2151 - Chemins de pluie à Clinchamp

Le crachin à Clinchamp ressemble à des crachats de ciel dans les champs, avec plein de mornes éclats dans les chemins.
 
Ce sont alors, en ces terres tristes, des jours ternes qui brillent comme des lanternes dans la brume.
 
Rien ne brûle ni ne s'éclaire dans ce monde où règnent et l'onde et l'ombre.
 
Et moi, ivre de mélancolie, je respire avec délices l'air sombre de ces journées sans Soleil, sans vie, sans fleurs. Je marche entre les fossés et m'enfonce vers de vastes impasses champêtres... Je sais qu'au bout de la route, je serai emporté par l'océan de l'ennui. Bercé par le vent ou par le rêve. Enchanté de cet envol vers la folle atonie. Heureux de mes ailes démesurées.
 
En partance pour l'azur, par la seule force de ma plume, loin des horizontalités du sol.

Oui, la pluie fine qui voile cet univers d'une magistrale grisaille me fait l'effet de l'éther : au contact de la molle intempérie, perdu dans mes pensées supérieures, je m'évade dans les hauteurs célestes, là où les nues palpitent sous des formes nouvelles et rendent belles les heures lourdes d'en bas.

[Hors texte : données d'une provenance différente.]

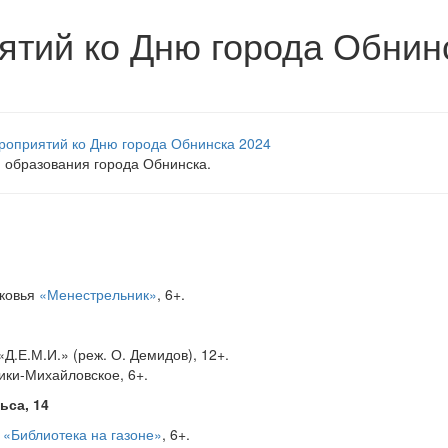
тий ко Дню города Обнин
 образования города Обнинска.
ековья
«Менестрельник»
, 6+.
«Д.Е.М.И.» (реж. О. Демидов), 12+.
ки-Михайловское, 6+.
ьса, 14
л
«Библиотека на газоне»
, 6+.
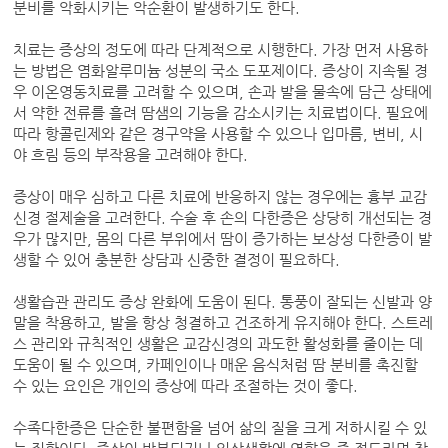
분비를 악화시키는 악순환이 발생하기도 한다.
치료는 증상의 정도에 따라 단계적으로 시행한다. 가장 먼저 사용하
는 방법은 염화알루미늄 성분의 국소 도포제이다. 증상이 지속될 경
우 이온영동치료를 고려할 수 있으며, 손과 발을 물속에 담근 상태에
서 약한 전류를 흘려 땀샘의 기능을 감소시키는 치료법이다. 필요에
따라 항콜린제와 같은 경구약을 사용할 수 있으나 입마름, 변비, 시
야 흐림 등의 부작용을 고려해야 한다.
증상이 매우 심하고 다른 치료에 반응하지 않는 경우에는 흉부 교감
신경 절제술을 고려한다. 수술 후 손의 다한증은 상당히 개선되는 경
우가 많지만, 몸의 다른 부위에서 땀이 증가하는 보상성 다한증이 발
생할 수 있어 충분한 상담과 신중한 결정이 필요하다.
생활습관 관리도 증상 완화에 도움이 된다. 통풍이 잘되는 신발과 양
말을 착용하고, 발을 항상 청결하고 건조하게 유지해야 한다. 스트레
스 관리와 규칙적인 생활은 교감신경의 과도한 활성화를 줄이는 데
도움이 될 수 있으며, 카페인이나 매운 음식처럼 땀 분비를 촉진할
수 있는 요인은 개인의 증상에 따라 조절하는 것이 좋다.
수족다한증은 단순한 불편함을 넘어 삶의 질을 크게 저하시킬 수 있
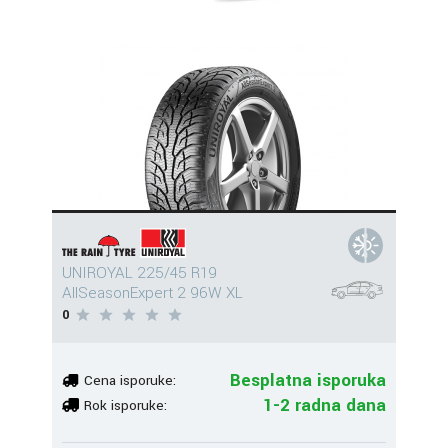
UNIROYAL 225/45 R19
AllSeasonExpert 2 96W XL
0
Besplatna isporuka
Cena isporuke:
1-2 radna dana
Rok isporuke:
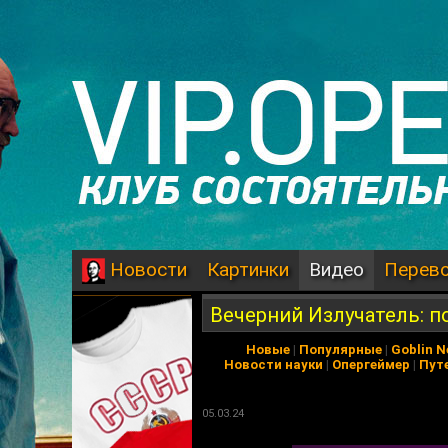
Картинки
Видео
Перев
Новости
Вечерний Излучатель: 
Новые
|
Популярные
|
Goblin 
Новости науки
|
Опергеймер
|
Пут
05.03.24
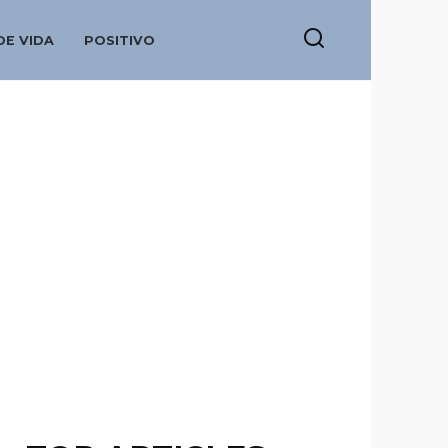
DE VIDA
POSITIVO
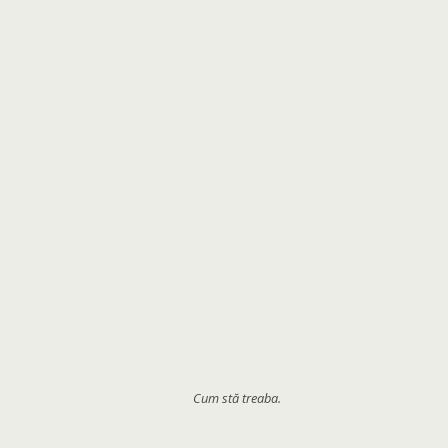
Cum stă treaba.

Je vogue ainsi dans les sphères vertigineuses d'une autre réalité, tel un oiseau à l'élan majeur quittant soudainement l'attraction terrestre pour atteindre les nuages. 

Au lieu de m'alourdir l'âme, bien au contraire la bruine l'allège, l'éclaircit, la rend joyeuse, comme si c'était finalement de la lumière.

L'eau fine qui plonge dans un silence de mort ce clocher enterré de la Haute-Marne est ma  plus pure source de joie.

Ces flots lents et monotones de brumaille et de platitudes tombant sur les toits muets, les espaces ordinaires et les têtes vides de ces lieux chantent en moi comme des violons lumineux.

C'est dans ces moment précis que je communie avec les hôtes les plus précieux et les plus élégants de Clinchamp qui restent à portée de ma vue : les vaches.